Submitted by MLRecipes t3_10wjenb in MachineLearning

The book has considerably grown since version 1.0. It started with synthetic data as one of the main components, but also diving into explainable AI, intuitive / interpretable machine learning, and generative AI. Now with 272 pages (up from 156 in the first version), the focus is clearly on synthetic data. Of course, I still discuss explainable and generative AI: these concepts are strongly related to data synthetization.

Agent-based modeling in action

However many new chapters have been added, covering various aspects of synthetic data — in particular working with more diversified real datasets, how to synthetize them, how to generate high quality random numbers with a very fast algorithm based on digits of irrational numbers, with visual illustrations and Python code in all chapters. In addition to agent-based modeling newly added, you will find material about

  • GAN — generative adversarial networks applied using methods other than neural networks.
  • GMM — Gaussian mixture models and alternatives based on multivariate stochastic and lattice processes.
  • The Hellinger distance and other metrics to measure the quality of your synthetic data, and the limitations of these metrics.
  • The use of copulas with detailed explanations on how it works, Python code, and application to mimicking a real dataset.
  • Drawbacks associated with synthetic data, in particular a tendency to replicate algorithm bias that synthetization is supposed to eliminate (and how to avoid this).
  • A technique somewhat similar to ensemble methods / tree boosting but specific to data synthetization, to further enhance the value of synthetic data when blended with real data; the goal is to make predictions more robust and applicable to a wider range of observations truly different from those in your original training set.
  • Synthetizing nearest neighbor and collision graphs, locally random permutations, shapes, and an introduction to AI-art

Newly added applications include dealing with numerous data types and datasets, including ocean times in Dublin (synthetic time series), temperatures in the Chicago area (geospatial data) and the insurance data set (tabular data).
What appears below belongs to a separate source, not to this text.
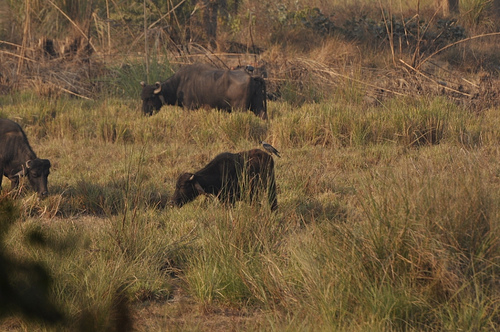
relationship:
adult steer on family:
[167, 142, 281, 211] [0, 55, 265, 197]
I also included some material from the course that I teach on the subject.

For the time being, the book is available only in PDF format on my e-Store here, with numerous links, backlinks, index, glossary, large bibliography and navigation features to make it easy to browse. This book is a compact yet comprehensive resource on the topic, the first of its kind. The quality of the formatting and color illustrations is unusually high. I plan on adding new books in the future: the next one will be on chaotic dynamical systems with applications. However, the book on synthetic data has been accepted by a major publisher and a print version will be available. But it may take a while before it gets released, and the PDF version has useful features that can not be rendered well in print nor on devices such as Kindle. Once published in the computer science series with the publisher in question, the PDF version may no longer be available. You can check out the content on my GitHub repository, here where the Python code, sample chapters, and datasets also reside.

31

Comments

You must log in or register to comment.

thiru_2718 t1_j7o82dn wrote

Nice work! There's some intriguing sections here that I definitly want to take a look at.

Quick question, with regards to this quote in the preface: "For instance, regression techniques ... are presented as a single method, without using advanced linear algebra."
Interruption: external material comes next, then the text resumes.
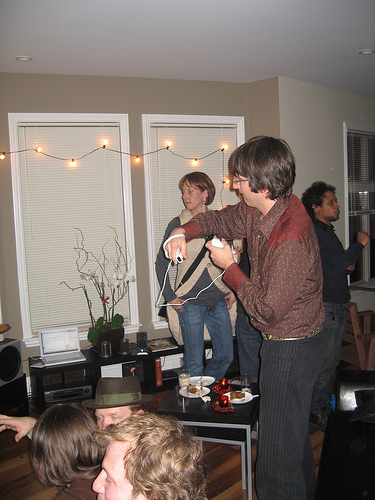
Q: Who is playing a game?
A: A man.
Are you referring to Generalized Linear Models? I don't see any references to GLMs, in my brief skim, but I can't think of how else regression can be presented as a single method.

Also, is there any place where we can get a preview of "Shape Classification and Synthetization via Explainable AI" section?

6

MLRecipes OP t1_j7oec5y wrote

No, it does encompass GLM but the technique also works when there is no response (you then need to put a constraints on the parameter) or with truly non linear models with time series examples in the book. Or for particular clustering cases. I like to call it unsupervised regression, but a particular case with appropriate constraint on the parameters corresponds to classic regression. More about it here. As for shape classification, see here.

3

Parzival_007 t1_j7otlv7 wrote

Good work ! Ill give it a read and give any feedback !

2

Iunaml t1_j7q38uc wrote

So that's an ad.

I don't like this "subtle" style of marketing. We're talking about a $63 book and yet the first sentence is puzzling.

2

JackBlemming t1_j7ql45e wrote

There's nothing wrong with relevant self promotion, especially if it's high quality material. Obviously bad/irrelevant stuff should be removed, but that's up to the mods discretion.

I personally bookmarked this for later as it's very interesting to me.

3

Iunaml t1_j7tn4yr wrote

> There's nothing wrong with relevant self promotion, especially if it's high quality material.

Who is the judge?

Do I really care of the quality, if it's a paid book that is not upfront about its price? What could it tell us about the author and the information contained inside the book?

1